The Springfield Police Department and the U.S. Attorney's office convened a meeting in Springfield Tuesday to try to get landlords to play a greater role in fighting the opioid epidemic.
Assistant U.S. Attorney Jon Ophardt says similar meetings have been held in St. Johnsbury, Barre and Rutland, and the idea is to reach out to landlords in towns where drug use and crime have been increasing.
Ophardt says it's important for landlords to know what's going on at their properties, and he says property owners are responsible for reporting criminal activity when it's suspected.

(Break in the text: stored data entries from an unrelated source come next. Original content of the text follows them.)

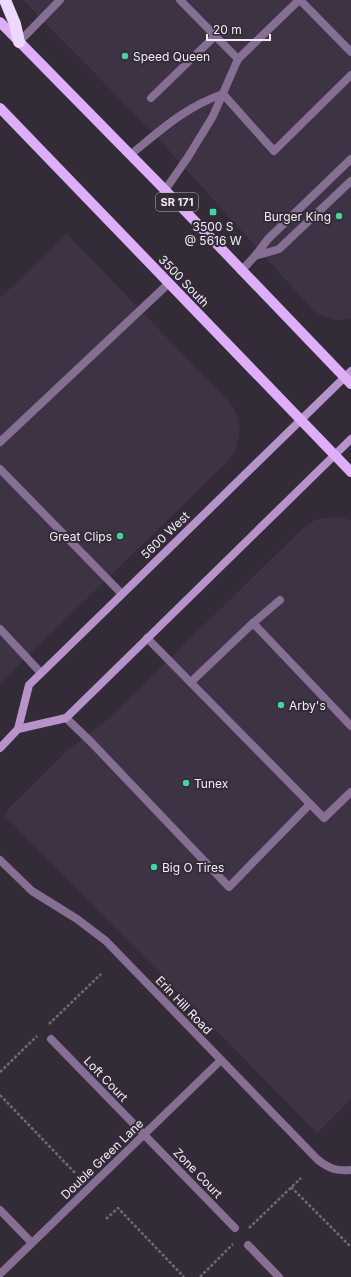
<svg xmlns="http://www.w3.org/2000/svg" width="351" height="1277" font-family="Inter,sans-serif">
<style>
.built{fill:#3e3344}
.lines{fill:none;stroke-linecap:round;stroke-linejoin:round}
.path{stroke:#716a75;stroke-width:2.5;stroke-dasharray:3 2;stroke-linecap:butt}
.lane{stroke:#866f92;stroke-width:8}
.street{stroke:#866f92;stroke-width:8}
.secondary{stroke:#b892cb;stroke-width:8}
.primary{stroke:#deaef8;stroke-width:10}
.highway{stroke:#eed8fb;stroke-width:12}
.poi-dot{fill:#46d49e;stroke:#332b37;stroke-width:1.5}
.labels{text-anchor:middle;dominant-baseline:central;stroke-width:4;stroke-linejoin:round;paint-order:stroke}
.shield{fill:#332b37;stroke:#b9b2bc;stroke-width:1}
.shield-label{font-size:11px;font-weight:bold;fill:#f2ecf5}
.poi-label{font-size:12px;fill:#f2ecf5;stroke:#332b37;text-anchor:start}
.street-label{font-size:12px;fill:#f2ecf5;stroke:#332b37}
</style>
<rect width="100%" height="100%" fill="#332b37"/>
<g class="built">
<polygon points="23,0 351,0 351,319 336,320 323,316 314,311 156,136"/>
<polygon points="67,234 228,401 235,411 238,419 240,430 238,442 235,451 225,464 0,683 0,298"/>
<polygon points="331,517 344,518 351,521 351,1099 317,1133 4,815 11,806 68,750 108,719 302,529 315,520"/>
</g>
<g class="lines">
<g class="path">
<polyline points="49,1024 101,974"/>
<polyline points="0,1072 37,1036"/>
<polyline points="0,1095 76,1174"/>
<polyline points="291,1187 351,1247"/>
<polyline points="106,1219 118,1208 184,1277"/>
<polyline points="249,1228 301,1178"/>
<polyline points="200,1277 233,1244"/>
</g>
<g class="lane">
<polyline points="180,0 238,59"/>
<polyline points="300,0 351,52"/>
<polyline points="19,42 60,0"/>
<polyline points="223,94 274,151 351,75"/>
<polyline points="151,98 215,36"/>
<path d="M 130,155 C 161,130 185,107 223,94"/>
<polyline points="165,190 188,157 213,116 238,59 299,0"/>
<polyline points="255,256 279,249 351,181"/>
<polyline points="241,271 255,256 268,239 351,159"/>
<polyline points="0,442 168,284"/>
<polyline points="0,469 122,594"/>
<polyline points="253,623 351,726"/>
<polyline points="0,629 41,673"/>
<polyline points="147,638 324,818 351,792"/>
<polyline points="191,682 253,623 280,600"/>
<polyline points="66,718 91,742 229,887 310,804"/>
<polyline points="51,1039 235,1228"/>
<polyline points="0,1210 32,1243"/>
<polyline points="248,1245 279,1277"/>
</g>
<g class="street">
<path d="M 0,860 L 32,891 L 77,919 L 106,941 L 318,1160 C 330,1169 336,1171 351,1170"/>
<polyline points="0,1274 221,1060"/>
</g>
<g class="secondary">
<polyline points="18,729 66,718 351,439"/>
<polyline points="0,748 18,729 29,685 351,371"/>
</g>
<g class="primary">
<polyline points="0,22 165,190 351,384"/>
<polyline points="0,108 351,472"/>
</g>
<polyline class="highway" points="5,0 15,24 19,42"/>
</g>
<g class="poi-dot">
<circle cx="125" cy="56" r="4"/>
<rect x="209" y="208" width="8" height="8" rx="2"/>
<circle cx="339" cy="216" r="4"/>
<circle cx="120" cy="536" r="4"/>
<circle cx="281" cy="705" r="4"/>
<circle cx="186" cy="783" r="4"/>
<circle cx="154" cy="867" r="4"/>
</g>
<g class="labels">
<rect class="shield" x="156" y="193" width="42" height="18" rx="3"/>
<g class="shield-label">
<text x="177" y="202">SR 171</text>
</g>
<g class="poi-label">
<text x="133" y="56">Speed Queen</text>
<text x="331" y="216" text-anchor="end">Burger King</text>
<text x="213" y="226" text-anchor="middle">3500 S<tspan x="213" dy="14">@ 5616 W</tspan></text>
<text x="112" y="536" text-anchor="end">Great Clips</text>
<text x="289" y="705">Arby's</text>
<text x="194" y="783">Tunex</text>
<text x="162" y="867">Big O Tires</text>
</g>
<g class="street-label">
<text transform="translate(184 281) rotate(46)">3500 South</text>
<text transform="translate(165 535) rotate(-44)">5600 West</text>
<text transform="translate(184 1005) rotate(46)">Erin Hill Road</text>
<text transform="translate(106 1079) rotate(46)">Loft Court</text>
<text transform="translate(102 1159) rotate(-44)">Double Green Lane</text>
<text transform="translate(198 1173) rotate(46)">Zone Court</text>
</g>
</g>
<path d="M207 34v6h63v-6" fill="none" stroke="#f2ecf5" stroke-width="2"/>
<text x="213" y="34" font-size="12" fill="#f2ecf5" stroke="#332b37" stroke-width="3" paint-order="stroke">20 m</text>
</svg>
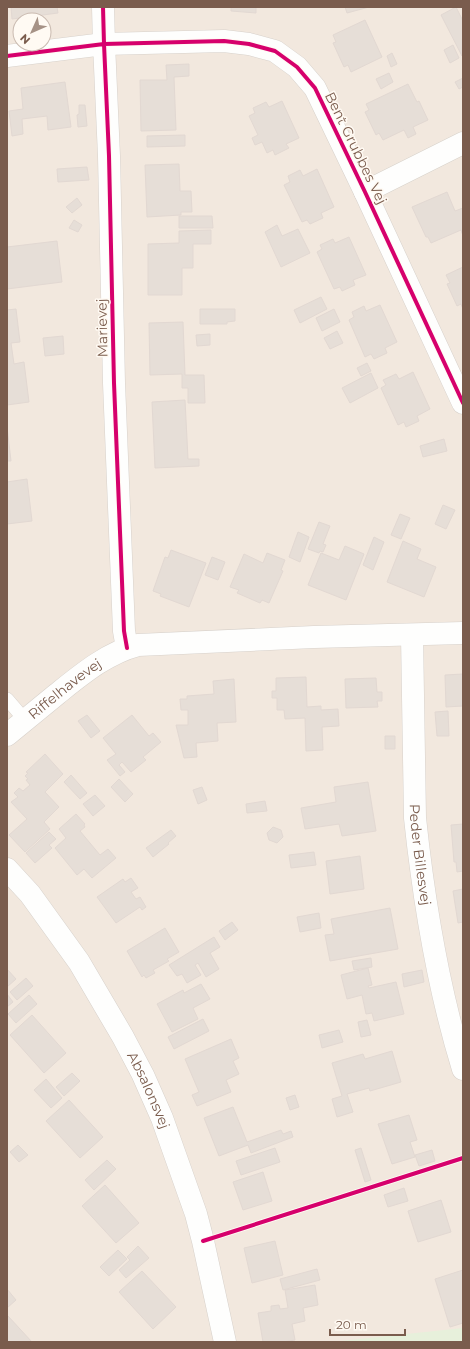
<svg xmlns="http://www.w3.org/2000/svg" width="470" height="1349" font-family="Montserrat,sans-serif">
<rect width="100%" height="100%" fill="#f9f5f0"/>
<path fill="#f2e8de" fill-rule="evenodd" d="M7,7H463V1342H7ZM20,20H44V44H20Z"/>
<path fill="#e7f0db" d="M463,1328V1342H331Z"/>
<path fill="#e6ded7" stroke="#e2d8d2" d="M11,7H57L58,13L12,19Z
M231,7H256V13L231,11Z
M345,7H369L347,13Z
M456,7L463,21L462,56L441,15Z
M365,20L382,57L351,72L348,65L344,67L333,43L336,42L333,35Z
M453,45L459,58L450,63L444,50Z
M392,53L397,64L391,67L387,56Z
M189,64V76L174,77L176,130L141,131L140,80H167L166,65Z
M389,73L393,82L381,89L376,79Z
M463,78V87L459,89L455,82Z
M65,82L71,127L48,130L47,116L22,119L23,134L12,136L9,111L23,109L21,88Z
M408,84L417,102L419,101L428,120L413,127L416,134L408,138L404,130L383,140L379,133L376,135L365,112L369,110L366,104Z
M282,101L299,138L286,144L289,148L275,155L273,150L267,153L262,142L255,145L252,138L258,135L249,116L255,113L253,108L266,102L269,107Z
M79,105H85L87,126L78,127L77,115L79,114Z
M185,135V146L147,147V136Z
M179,164L180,191H191L192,212H181V215L147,217L145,165Z
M87,167L89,180L58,182L57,169Z
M317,169L334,207L321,213L323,218L310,224L307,220L302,222L284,185L290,182L288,176L300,170L303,176Z
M447,192L455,211L463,208V236L461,230L431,243L428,237H426L412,207Z
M77,198L82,205L72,213L66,207Z
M179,216H212L213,228H179Z
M74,220L82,225L78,232L69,228Z
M277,225L282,236L298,229L310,253L281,267L265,232Z
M211,230V244H193V268H182V295H148V244L179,243V231Z
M349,237L366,275L353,280L355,285L342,291L340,287L334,289L317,252L322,249L320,245L333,239L335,243Z
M57,241L62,282L7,289V247Z
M463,267V309L461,304L457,306L447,284L450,283L446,275Z
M321,297L327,309L300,323L294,310Z
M380,305L397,342L385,348L387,353L374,359L371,354L365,357L349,320L354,317L352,312L364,306L366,311Z
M16,309L20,342L11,343L14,364L24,362L29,402L7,405V310Z
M200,309H235V321L227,322V324H200Z
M334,309L340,322L322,331L316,318Z
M183,322L185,375H204L205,403H188V388H182V374L150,375L149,323Z
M337,331L343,343L330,349L324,338Z
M210,334V345L197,346L196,335Z
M63,336L64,354L45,356L43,338Z
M367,363L371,371L361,376L357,368Z
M413,372L430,409L417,416L419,421L406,427L404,422L398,425L381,388L386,385L383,380L396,374L399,379Z
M371,373L378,388L350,403L342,388Z
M185,400L188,459H199V466L155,468L152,402Z
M7,427L11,461H7Z
M444,439L447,451L423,457L420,446Z
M27,479L32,521L7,524V482Z
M443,505L455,510L446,529L435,524Z
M400,514L410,518L401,539L391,535Z
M319,522L330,526L323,544L326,545L323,552L320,551L319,553L308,549Z
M298,532L309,537L300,562L289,557Z
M374,537L384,542L373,570L363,565Z
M403,541L421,549L417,559L436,567L424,597L387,582Z
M345,546L364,554L346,600L308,585L321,553L339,560Z
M171,550L206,563L189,607L160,596L161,594L153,591L165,557L168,558Z
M267,553L285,560L281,570L283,571L269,603L262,600L260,603L237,593L239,590L230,587L244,554L263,563Z
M212,557L225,562L218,580L205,575Z
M463,674V706L446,707L445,675Z
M306,677L307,707L321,706V710L338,709L339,726L322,727L323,750L306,751L305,718L285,719L284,710H277V698H272V691H276V678Z
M376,678L377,692H382V701H377L378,707L346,708L345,679Z
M234,679L236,722L217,723L218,741L196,743L197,757L184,758L176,725H188V710H181L180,699H187V696L214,694L213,681Z
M448,711L449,736H437L435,712Z
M87,715L100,731L91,738L78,721Z
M132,715L149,736L153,733L161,742L143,757L146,760L131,772L122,762L119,765L125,772L120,776L107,760L116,754L103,738Z
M385,736H395V749H385Z
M45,754L63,774L45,792L59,807L44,822L50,829L25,852L9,835L27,819L11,802L18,797L14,793L19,788L23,791L30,785L26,780L28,779L25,776L28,773L26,772Z
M71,775L87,793L80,799L64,782Z
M119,779L133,794L125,802L111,787Z
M368,782L376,831L342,836L339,824L305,829L301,808L336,802L334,787Z
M202,787L207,800L198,804L193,790Z
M95,795L105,806L93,816L83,804Z
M265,801L267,811L247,813L246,804Z
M76,814L85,824L84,825L85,827L80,831L100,855L108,849L116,858L92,878L84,869L77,875L55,848L66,838L59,829Z
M463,824V871L457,872L456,862H454L451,825Z
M273,827L281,830L283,837L277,843L269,840L267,833Z
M171,830L176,836L168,843L169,844L153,857L146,848Z
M49,832L56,839L49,845L52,848L35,863L26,853Z
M314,852L316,865L291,868L289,855Z
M360,856L364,889L330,894L326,861Z
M131,878L138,888L131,892L136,899L140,897L146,907L142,910L140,907L116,923L97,897L123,879L125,882Z
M463,889V922L458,923L453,891Z
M390,908L398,949L330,961L325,935L334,934L331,919Z
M319,913L321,928L300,932L297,917Z
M232,922L238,930L225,940L219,931Z
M165,928L179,952L167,959L169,961L153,970L155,973L146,978L144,975L142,977L127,951Z
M214,937L220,947L210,953L219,969L206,977L198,963L195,965L201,975L187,983L182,974L177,976L169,965Z
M371,958L372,967L354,970L352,961Z
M368,968L372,985L368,986L369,988L396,982L404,1014L374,1021L372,1013L366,1014L362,995L347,999L341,975Z
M7,969L16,979L7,987Z
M422,970L424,982L404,987L402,974Z
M26,978L33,986L17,1000L10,992Z
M201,984L210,999L193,1008L198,1019L172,1032L157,1004L183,990L184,993Z
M7,994L13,1002L7,1007Z
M29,995L37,1004L16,1023L8,1014Z
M32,1015L66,1053L44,1073L10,1035Z
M203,1019L209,1031L174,1049L168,1037Z
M367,1020L371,1035L361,1037L358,1022Z
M339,1030L343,1042L322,1048L319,1035Z
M231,1039L239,1058L233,1061L239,1074L226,1080L231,1092L197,1106L192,1095L199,1092L185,1059Z
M392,1051L401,1082L370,1091L369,1088L347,1094L353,1112L337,1117L332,1099L342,1096L332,1063L363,1054L365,1059Z
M72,1073L80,1081L64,1096L56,1087Z
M46,1079L62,1098L51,1108L34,1090Z
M295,1095L299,1107L290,1110L286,1098Z
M69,1100L103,1137L80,1158L46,1121Z
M233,1107L247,1142L281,1130L283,1134L291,1131L293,1137L251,1153L248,1145L219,1156L204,1118Z
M409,1115L417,1140L410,1142L415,1157L392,1164L378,1124Z
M18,1145L28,1155L19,1162L10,1152Z
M275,1148L280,1162L241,1175L236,1161Z
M361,1148L371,1180L365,1182L355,1150Z
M432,1150L435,1161L419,1166L415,1155Z
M107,1160L116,1169L94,1190L85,1180Z
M263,1172L272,1201L243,1210L233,1182Z
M105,1185L139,1223L116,1243L82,1206Z
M404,1188L408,1201L388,1207L384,1195Z
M441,1200L451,1232L418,1242L408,1211Z
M275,1241L283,1275L252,1283L244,1248Z
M138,1246L149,1258L126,1278L119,1270L130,1260L127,1257Z
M118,1250L127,1259L109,1276L100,1267Z
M317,1269L320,1280L283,1290L280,1279Z
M463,1270V1323L450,1327L435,1279Z
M142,1271L176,1307L153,1329L119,1292Z
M315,1285L318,1305L303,1308L305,1321L292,1324L295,1340L283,1342H263L258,1313L271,1311V1306L279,1305L280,1309L288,1308L285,1290Z
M7,1289L16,1300L7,1308Z
M8,1316L32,1342H7V1317Z"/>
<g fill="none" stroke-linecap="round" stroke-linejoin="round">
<g stroke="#d7d1cb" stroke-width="14">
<path id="service" d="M7,699L25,720"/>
</g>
<g stroke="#d7d1cb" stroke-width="23">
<g id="minor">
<path d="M103,7L104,44L109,156L114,383L124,631L127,648"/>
<path d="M7,56L104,44L224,41L249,44L275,51L297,67L315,88L365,192L463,403"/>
<path d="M365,192L463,143"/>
<path id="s1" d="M412,635L415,818C424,903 438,988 463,1069"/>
<path id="s2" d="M7,735C24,721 40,708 57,694C82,674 107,653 138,645L314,637L463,633"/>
<path id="s3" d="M7,869L30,894L79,962L123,1037L143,1075L162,1118L196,1214L203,1241L225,1342"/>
</g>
</g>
<use href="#service" stroke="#fefefd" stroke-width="13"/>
<use href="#minor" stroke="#fefefd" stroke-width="22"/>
<g stroke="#fffaf3" stroke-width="6">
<path id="cycleway" d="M103,7L104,44L109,156L114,383L124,631L127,648
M7,56L104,44L224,41L249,44L275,51L297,67L315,88L365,192L463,403
M203,1241L463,1158"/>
</g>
<use href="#cycleway" stroke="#d6006c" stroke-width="4"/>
</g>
<g text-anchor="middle" stroke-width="3" stroke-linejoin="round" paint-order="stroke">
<g font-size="14" fill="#7a5c4d" stroke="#fffaf3">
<text transform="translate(356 148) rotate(64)" y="5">Bent Grubbes Vej</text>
<text transform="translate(102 328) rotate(-91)" y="5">Marievej</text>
<text dy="5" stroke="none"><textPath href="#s2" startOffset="74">Riffelhavevej</textPath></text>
<text dy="5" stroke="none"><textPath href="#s1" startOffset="220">Peder Billesvej</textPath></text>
<text dy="5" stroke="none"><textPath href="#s3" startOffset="264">Absalonsvej</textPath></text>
</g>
</g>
<rect width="470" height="1349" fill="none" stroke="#7a5c4d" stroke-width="16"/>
<g transform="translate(32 32) rotate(225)"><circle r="19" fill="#fffaf3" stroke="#cabbb1"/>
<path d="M0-3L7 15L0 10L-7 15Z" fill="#a69286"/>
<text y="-6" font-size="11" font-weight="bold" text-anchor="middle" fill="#7a5c4d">N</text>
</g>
<path d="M330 1329v6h75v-6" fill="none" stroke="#7a5c4d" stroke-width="2"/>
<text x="336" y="1329" font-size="12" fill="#7a5c4d" stroke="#fffaf3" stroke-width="3" paint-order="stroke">20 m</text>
</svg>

"There's prevention. There's treatment. There's law enforcement, and it's got to be a community response as well. And landlords are part of that community response," Ophardt says. "And I think that's been part of the effort ... to underscore the need to change that relationship between landlord and tenant, to some degree, as part of the effort to deal with the opioid problem in Vermont."
But tensions boiled over a few times when some landlords said they've reported drug use, only to have the local police fail to take action.
About 70 people showed up for the meeting, and the crowd was filled with landlords and community members, many who spoke about the drug use in their community.
Springfield police chief Doug Johnston told the crowd that his department wants to work closer with landlords, and he says he wants to help property owners better understand their rights and responsibilities when renting out their apartments and homes.
Johnston says Vermont does have strict eviction laws, but landlords can do a better job of screening tenants and writing drug use provisions into lease agreements.